The diademed sifaka (Propithecus diadema) is potentially the world’s most colorful lemur species. You’d think that would make them easy to find in the green rainforests of eastern Madagascar, especially since they are the second largest living lemur, but they can camouflage surprisingly well in the shadows.
You may wonder why sifaka (pronounced she-FAK) are called sifaka. The term is actually onomatopoetic, meaning that sifaka have a vocalization that sort of sounds like she-FAK. The eastern sifaka—which includes 4 species—has a call that I think sounds more like a sneeze and then a lip smack. Most Malagasy people call the sifaka simpona although in the western parts of Madagascar, the local people actually refer to them as sifaka.
The sifaka’s diet changes seasonally and can include young leaves, fruit, seeds, flowers, and soil2. It is thought that sifaka eat soil because it neutralizes some of the toxins found in their other food items. Having such a flexible diet allows sifaka to persist in fragmented forests3, albeit with decreased physical health4. Since it takes a while to digest leaves, sifaka typically have one or more “siesta” times during the day where they all take a nap in one or several trees. After their midday siesta they continue to feed on leaves and other things until they eventually find the tree that they will sleep in. Sifaka sleep high in trees in little balls snuggled up against one another, potentially to avoid predation by fossa—a Malagasy-endemic carnivoran species—which are active during the night.
Although there have been various studies about the diet and ability of diademed sifaka to persist in fragmented habitats, not much is known about their social behavior. Like other sifaka species, they live in small to medium groups that can include one or more females and one or more males along with their offspring. Somewhat unique to lemurs, most species are female-dominant. In most primates, the males are dominant over the females, which means that they have more control over food, space, and other resources. In lemurs though, it is the females that are dominant over the males5, which makes them an ideal study species to elucidate dominance interactions and social structure dynamics6. Sifaka dominance relationships are maintained through a variety of aggressive (such as hitting or biting) and submissive (such as chattering or avoiding) behaviors. Other sifaka social behaviors include grooming and playing (look for an upcoming “Field Notes” article on sifaka play!).

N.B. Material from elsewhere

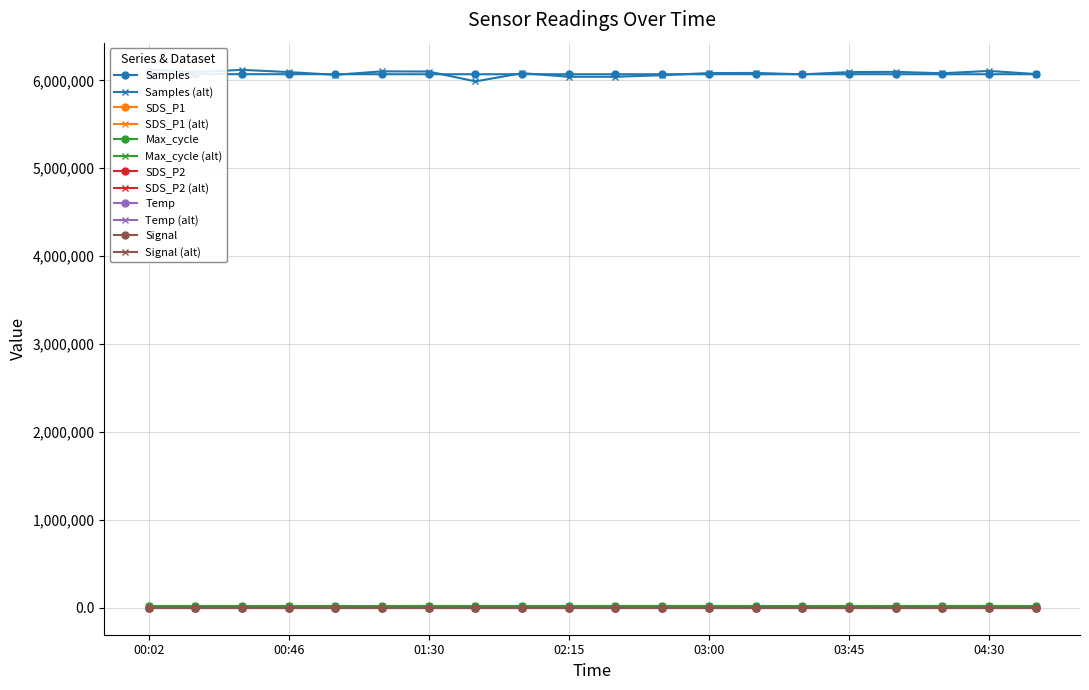

True or false: SDS_P1 and Signal intersect in this chart.

False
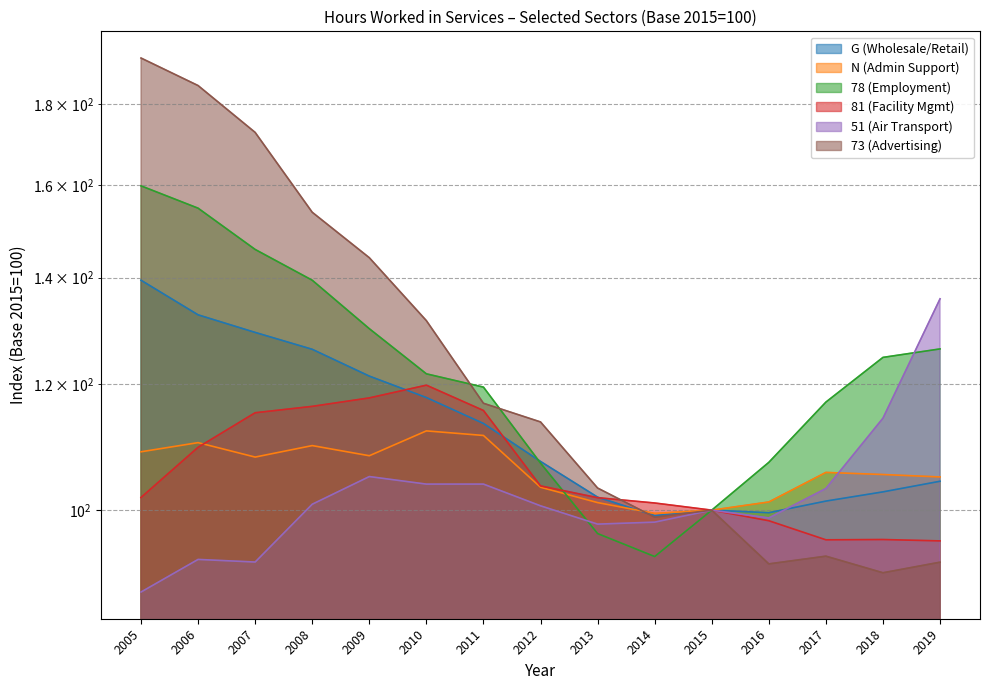

What is the spread (max minus min) of values at 2006?

91.7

This elusive lemur is critically endangered, with potentially 1,000-10,000 animals left in the wild1 due to extensive habitat loss and fragmentation. Like most fauna endemic to Madagascar, sifaka now live in isolated habitat patches that are surrounded by an ever-expanding human population.
[By: Meredith Lutz]
1Gould, L., & Sauther, M. L. (Eds.). (2006). Lemurs: Ecology and adaptation: Springer.
2Powzyk, J. A., & Mowry, C. B. (2003). Dietary and feeding differences between sympatric Propithecus diadema diadema and Indri indri. International Journal of Primatology, 24, 1143-1162.
3Irwin, M. T. (2008). Feeding ecology of Propithecus diadema in forest fragments and continuous forest. International Journal of Primatology, 29, 95-115.
4Irwin, M. T., Junge, R. E., Raharison, J.-L., & Samonds, K. E. (2010). Variation in physiological health of diademed sifakas across intact and fragmented forest at Tsinjoarivo, eastern Madagascar. American Journal of Primatology, 72, 1013-1025.
5Petty, J. M. A., & Drea, C. M. (2015). Female rule in lemurs is ancestral and hormonally mediated. Scientific Reports, 5.
6Lewis, R. J. (2002). Beyond dominance: The importance of leverage. Quarterly Review of Biology, 77, 149-164.